Pourtant, Matt Gallagher, président directeur général de « Parsley Energy », un des gros producteurs de l’Ouest du Texas, demande, lui aussi, une intervention de l’Etat pour stabiliser le marché du pétrole de schiste.

La situation est telle que certaines banques ont commencé à mettre sur pied des sociétés destinées à gérer les actifs pétroliers de leurs débiteurs insolvables. Selon des estimations sérieuses, les sociétés d’extraction de pétrole de schiste américaines auraient des dettes consolidées de l’ordre de 200 milliards de dollars. Des banques comme JPMorgan Chase, Wells Fargo, Bank of America ou Citigroup préfèrent donc prendre le contrôle de leurs débiteurs défaillants plutôt que d’essayer de vendre des sociétés qui, dans les circonstances actuelles ne trouveraient pas preneur.

Elles vont avoir besoin d’une autorisation spéciale de la Réserve Fédérale et envisagent des durées de portage de l’ordre d’une année. Cette mise en place devrait prendre plusieurs mois, ce qui laisse aux débiteurs jusqu’à l’automne pour mettre de l’ordre dans leurs comptes.

Tout ceci montre que loin d’être une opération russe de déstabilisation de l’économie des pays occidentaux, la réaction de Vladimir Poutine était fondée sur un désir de voir cette économie se stabiliser. Personne n’a besoin d’un effondrement économique général et surtout pas la Russie qui n’a pas encore totalement rétabli sa situation intérieure, bien que l’opération soit en bonne voie.

Nombreux sont ceux qui, dans les milieux politiques et dans les médias ont accusé la Russie de chercher à semer le chaos, mais ce que l’on dit des autres en dit plus sur soi-même que sur les autres.

Il est plus que temps, pour les pays de l’Union Européenne de prendre leurs distances avec le partenaire américain.
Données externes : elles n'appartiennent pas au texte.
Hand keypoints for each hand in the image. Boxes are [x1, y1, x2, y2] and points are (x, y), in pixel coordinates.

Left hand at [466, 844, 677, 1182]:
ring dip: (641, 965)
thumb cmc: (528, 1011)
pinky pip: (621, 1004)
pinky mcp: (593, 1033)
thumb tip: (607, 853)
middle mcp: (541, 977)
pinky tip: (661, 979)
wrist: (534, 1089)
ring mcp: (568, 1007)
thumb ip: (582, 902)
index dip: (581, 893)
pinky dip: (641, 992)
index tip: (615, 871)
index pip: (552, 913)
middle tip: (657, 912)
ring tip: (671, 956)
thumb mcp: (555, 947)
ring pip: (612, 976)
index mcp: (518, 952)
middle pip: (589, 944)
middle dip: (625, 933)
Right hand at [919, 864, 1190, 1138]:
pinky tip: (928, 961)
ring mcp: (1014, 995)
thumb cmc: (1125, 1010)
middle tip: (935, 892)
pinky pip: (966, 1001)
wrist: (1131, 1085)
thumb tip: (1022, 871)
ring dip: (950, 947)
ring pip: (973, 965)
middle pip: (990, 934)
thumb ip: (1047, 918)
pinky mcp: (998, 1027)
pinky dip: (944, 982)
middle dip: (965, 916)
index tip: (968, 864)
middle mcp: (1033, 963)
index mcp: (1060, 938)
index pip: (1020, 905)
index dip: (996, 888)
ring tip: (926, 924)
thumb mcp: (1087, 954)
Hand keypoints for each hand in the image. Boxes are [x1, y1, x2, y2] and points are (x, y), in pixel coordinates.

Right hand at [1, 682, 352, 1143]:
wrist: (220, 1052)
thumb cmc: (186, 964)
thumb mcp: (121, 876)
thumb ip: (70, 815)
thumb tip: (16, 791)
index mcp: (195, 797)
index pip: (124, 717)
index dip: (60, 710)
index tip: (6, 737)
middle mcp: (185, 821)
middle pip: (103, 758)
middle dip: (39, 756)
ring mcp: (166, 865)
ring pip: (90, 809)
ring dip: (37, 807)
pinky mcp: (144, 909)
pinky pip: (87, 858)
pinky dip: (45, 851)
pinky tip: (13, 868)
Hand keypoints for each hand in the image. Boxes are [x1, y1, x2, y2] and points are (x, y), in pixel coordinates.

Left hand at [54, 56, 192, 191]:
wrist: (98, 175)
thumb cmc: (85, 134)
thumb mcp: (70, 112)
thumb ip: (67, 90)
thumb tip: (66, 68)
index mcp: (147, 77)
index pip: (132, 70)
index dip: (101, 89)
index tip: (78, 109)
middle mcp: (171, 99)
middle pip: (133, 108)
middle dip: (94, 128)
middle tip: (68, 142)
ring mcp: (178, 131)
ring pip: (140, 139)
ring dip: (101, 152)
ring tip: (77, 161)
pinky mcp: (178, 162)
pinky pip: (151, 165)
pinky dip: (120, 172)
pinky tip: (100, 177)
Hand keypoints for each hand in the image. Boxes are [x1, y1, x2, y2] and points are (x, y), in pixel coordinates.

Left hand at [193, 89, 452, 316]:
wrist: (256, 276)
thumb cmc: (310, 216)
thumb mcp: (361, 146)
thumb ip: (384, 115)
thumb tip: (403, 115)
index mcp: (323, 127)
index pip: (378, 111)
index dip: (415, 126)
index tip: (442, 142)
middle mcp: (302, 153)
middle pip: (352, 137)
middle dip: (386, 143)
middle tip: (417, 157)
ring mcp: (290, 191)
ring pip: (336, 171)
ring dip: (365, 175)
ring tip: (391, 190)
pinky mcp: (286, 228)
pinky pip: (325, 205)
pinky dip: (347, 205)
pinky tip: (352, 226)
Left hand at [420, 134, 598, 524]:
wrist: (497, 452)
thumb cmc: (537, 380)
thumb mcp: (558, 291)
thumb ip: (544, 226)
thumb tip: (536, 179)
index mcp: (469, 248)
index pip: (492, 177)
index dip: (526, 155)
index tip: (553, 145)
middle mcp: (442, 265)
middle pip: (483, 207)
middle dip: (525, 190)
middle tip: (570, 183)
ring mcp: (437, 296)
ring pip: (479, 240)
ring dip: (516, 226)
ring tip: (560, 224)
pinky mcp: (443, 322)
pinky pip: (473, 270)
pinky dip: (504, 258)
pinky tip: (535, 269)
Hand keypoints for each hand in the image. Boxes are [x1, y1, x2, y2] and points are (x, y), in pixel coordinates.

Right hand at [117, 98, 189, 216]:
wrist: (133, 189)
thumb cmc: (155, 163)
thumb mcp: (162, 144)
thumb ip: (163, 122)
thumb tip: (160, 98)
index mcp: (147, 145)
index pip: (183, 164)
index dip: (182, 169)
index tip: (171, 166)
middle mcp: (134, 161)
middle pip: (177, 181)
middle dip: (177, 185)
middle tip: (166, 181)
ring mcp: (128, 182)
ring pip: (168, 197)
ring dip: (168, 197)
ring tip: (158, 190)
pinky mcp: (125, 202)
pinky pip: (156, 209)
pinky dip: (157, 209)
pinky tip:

La campagne présidentielle ne bat pas encore son plein pour cause de pandémie, mais si les prévisions mentionnées plus haut concernant le marché américain du pétrole de schiste devaient se réaliser, ce que je crains, le président-candidat qui devrait justifier alors de son échec économique risquerait d’accuser à nouveau la Chine de tous les maux, comme il vient de le faire pour cacher l’échec de son administration dans la lutte contre la pandémie. Tout ceci n’augure rien de bon pour les relations internationales en 2020.